Transformer-based models like ESM-2 [1] and AlphaFold 2 [2] have revolutionized protein sequence modelling, structure prediction, and design by treating protein sequences as strings of amino acid tokens and learning the “grammar rules” of such sequences. But what are the underlying principles driving the success of such models?

 

This project aims to be a primer for this problem by exploring the connection between factored attention [3,4,5,6] --- a simplified version of the multi-head attention mechanism [7] used in transformers --- and generalized Potts model, which were traditionally used for unsupervised protein contact prediction. Specifically, the student will implement a single layer factored attention model to extract protein contacts for a given CRISPR-Cas9 domain/interface of interest, and compare the quality of the model’s extracted protein contacts with protein contacts obtained from other approaches. Depending on project progress, various extensions can also be explored.

 

 

[1] Lin, Z., Akin, H., Rao, R., Hie, B., Zhu, Z., Lu, W., ... & Rives, A. (2023).

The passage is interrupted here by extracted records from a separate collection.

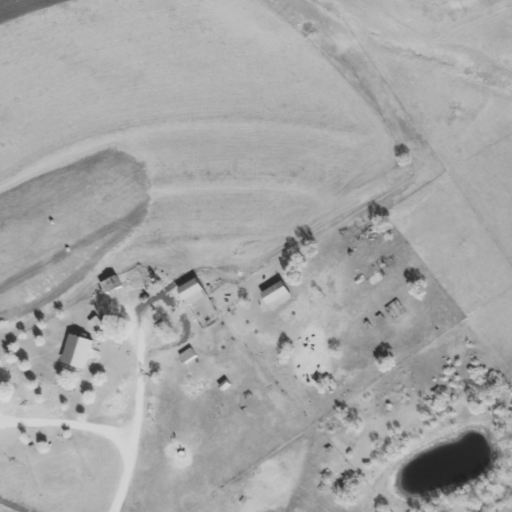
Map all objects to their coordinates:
building: (194, 291)
building: (278, 294)
building: (79, 350)
building: (188, 355)
road: (139, 381)
road: (68, 422)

Evolutionary-scale prediction of atomic-level protein structure with a language model. Science, 379(6637), 1123-1130.

[2] Jumper, J., Evans, R., Pritzel, A., Green, T., Figurnov, M., Ronneberger, O., ... & Hassabis, D. (2021). Highly accurate protein structure prediction with AlphaFold. nature, 596(7873), 583-589.

[3] Bhattacharya, N., Thomas, N., Rao, R., Dauparas, J., Koo, P. K., Baker, D., ... & Ovchinnikov, S. (2021). Interpreting potts and transformer protein  odels through the lens of simplified attention. In PACIFIC SYMPOSIUM ON BIOCOMPUTING 2022 (pp. 34-45).

[4] Bhattacharya, N., Thomas, N., Rao, R., Dauparas, J., Koo, P. K., Baker, D., ... & Ovchinnikov, S. (2020). Single layers of attention suffice to predict protein contacts. Biorxiv, 2020-12.

[5] Caredda, F., & Pagnani, A. (2025). Direct coupling analysis and the attention mechanism. BMC bioinformatics, 26(1), 41.

[6] Rende, R., Gerace, F., Laio, A., & Goldt, S. (2024). Mapping of attention mechanisms to a generalized potts model. Physical Review Research, 6(2), 023057.

[7] Vaswani, A., Shazeer, N., Parmar, N., Uszkoreit, J., Jones, L., Gomez, A. N., ... & Polosukhin, I. (2017). Attention is all you need. Advances in neural information processing systems, 30.